Honourable Mention - Joanne Yao, The Ideal River: How Control of Nature Shaped International Order (Manchester University Press, 2022)
The Ideal River: How Control of Nature Shaped International Order provides a new perspective on the rise of the modern international order by reinterpreting the formation of international organisations (IOs) as a product of the trialectics of empire, state-formation, and modernity’s tendential domination of nature. Through an empirically rich and theoretically informed account of the 19th century projects to tame the Rhine, Danube, and Congo rivers, the book demonstrates the centrality of the conquest of nature and the concomitant deployment of modern science to the rise and development of the modern/colonial world system. Combining insights of international theory and Historical Sociology to conceptualise the river as a ‘lifeform’, the book illuminates how a domineering geographical imagination animated an international liberal project that foregrounded the control of the nature as a global standard of economic and political legitimacy. The Ideal River therefore also provides a critical framework for thinking beyond modernist modes of domination over, and possessive ownership of nature, towards a just and green international order.
2022 - Professor Sumi Madhok, Vernacular Rights Cultures: The Politics of Origins, Human Rights and Gendered Struggles for Justice (Cambridge University Press, 2022).
2021 - Rahul Rao, Out of Time: The Queer Politics of Postcoloniality (Oxford University Press, 2020).
2020 - Inez Valdez, Transnational Cosmopolitanism: Kant, Du Bois, and Justice as a Political Craft (Cambridge: Cambridge University Press, 2019).
2019 - Geoff Mann & Joel Wainwright, Climate Leviathan: A Political Theory of Our Planetary Future
(London/New York: Verso, 2018).
2018 - Sean Molly, Kant's International Relations: The Political Theology of Perpetual Peace (Ann Arbor: University of Michigan Press 2017); and Catherine Lu, Justice Reconciliation in World Politics (Cambridge: Cambridge University Press, 2017).
2017 - Faiz Sheikh, Islam & International Relations - Exploring Community and the Limits of Universalism (Rowman & Littlefield, 2016).
2016 - Robert Vitalis, White World Order, Black Power Politics: The Birth of American International Relations (Ithaca: Cornell University Press, 2015).
2015 - Alexander Anievas (University of Cambridge), Capital, the State and War: Class Conflict and Geopolitics in the Thirty Years' Crisis, 1914-1945 (University of Michigan Press, 2014).
2014 - K. M. Fierke (University of St.

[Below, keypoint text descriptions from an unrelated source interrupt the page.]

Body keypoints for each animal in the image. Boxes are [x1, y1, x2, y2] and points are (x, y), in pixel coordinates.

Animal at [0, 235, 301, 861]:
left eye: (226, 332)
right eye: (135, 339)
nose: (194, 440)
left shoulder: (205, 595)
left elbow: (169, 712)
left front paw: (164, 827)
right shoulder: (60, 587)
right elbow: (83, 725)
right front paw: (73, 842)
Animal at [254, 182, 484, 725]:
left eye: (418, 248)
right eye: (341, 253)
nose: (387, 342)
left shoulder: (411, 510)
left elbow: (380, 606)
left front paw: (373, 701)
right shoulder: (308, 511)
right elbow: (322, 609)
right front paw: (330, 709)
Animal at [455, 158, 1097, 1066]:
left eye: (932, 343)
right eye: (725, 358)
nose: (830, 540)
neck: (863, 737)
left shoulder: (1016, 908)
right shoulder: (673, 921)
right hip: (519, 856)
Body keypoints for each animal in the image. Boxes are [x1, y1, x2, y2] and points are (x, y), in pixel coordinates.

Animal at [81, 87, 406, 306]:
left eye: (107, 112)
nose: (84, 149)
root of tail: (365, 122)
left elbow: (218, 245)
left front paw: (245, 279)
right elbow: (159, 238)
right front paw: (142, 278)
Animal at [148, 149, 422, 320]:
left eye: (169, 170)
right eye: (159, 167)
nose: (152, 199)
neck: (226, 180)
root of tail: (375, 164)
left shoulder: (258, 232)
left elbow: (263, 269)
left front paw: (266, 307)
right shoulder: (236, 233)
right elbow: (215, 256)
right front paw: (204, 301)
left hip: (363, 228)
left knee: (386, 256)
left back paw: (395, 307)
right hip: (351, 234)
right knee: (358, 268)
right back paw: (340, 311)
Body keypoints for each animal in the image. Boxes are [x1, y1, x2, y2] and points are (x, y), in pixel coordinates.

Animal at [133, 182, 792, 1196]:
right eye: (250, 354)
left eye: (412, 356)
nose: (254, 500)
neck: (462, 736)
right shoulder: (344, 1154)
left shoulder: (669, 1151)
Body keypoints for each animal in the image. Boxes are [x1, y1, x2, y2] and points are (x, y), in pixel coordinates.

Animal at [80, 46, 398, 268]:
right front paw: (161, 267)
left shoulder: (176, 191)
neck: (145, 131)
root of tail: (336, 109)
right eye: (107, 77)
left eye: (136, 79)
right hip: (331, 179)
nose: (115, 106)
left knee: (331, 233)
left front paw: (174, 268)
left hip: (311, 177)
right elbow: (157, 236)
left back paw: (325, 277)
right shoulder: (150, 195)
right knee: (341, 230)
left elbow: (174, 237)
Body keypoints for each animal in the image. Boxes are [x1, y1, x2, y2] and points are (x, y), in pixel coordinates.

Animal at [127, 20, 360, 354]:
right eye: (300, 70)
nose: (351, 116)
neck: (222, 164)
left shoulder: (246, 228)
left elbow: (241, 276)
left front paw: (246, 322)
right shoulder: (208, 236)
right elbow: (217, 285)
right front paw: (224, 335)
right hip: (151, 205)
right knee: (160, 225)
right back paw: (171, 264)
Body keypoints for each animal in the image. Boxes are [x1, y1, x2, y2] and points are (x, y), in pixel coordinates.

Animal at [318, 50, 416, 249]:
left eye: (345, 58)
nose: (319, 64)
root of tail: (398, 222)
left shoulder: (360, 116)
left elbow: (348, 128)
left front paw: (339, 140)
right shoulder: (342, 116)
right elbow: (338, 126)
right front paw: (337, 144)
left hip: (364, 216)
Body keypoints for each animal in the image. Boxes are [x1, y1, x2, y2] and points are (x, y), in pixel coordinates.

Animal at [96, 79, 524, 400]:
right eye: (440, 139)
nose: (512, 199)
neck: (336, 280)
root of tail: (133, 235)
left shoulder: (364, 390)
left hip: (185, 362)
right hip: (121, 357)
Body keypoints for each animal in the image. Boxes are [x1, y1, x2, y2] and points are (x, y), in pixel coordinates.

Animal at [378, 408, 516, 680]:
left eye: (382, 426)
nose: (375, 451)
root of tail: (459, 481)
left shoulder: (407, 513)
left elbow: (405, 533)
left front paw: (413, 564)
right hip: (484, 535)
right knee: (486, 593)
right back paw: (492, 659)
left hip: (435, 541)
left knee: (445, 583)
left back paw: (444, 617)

Andrews), Political Self-Sacrifice: Agency, Body and Emotion in International Relations (Cambridge University Press, 2013).
2013 - Daniel J. Levine (University of Alabama), Recovering International Relations: the Promise of Sustainable Critique (Oxford University Press, 2012).
2012 - Helen M. Kinsella (University of Madison-Wisconsin), The Image Before the Weapon: a Critical History of the Distinction between Combatant and Civilian (Cornell University Press, 2011).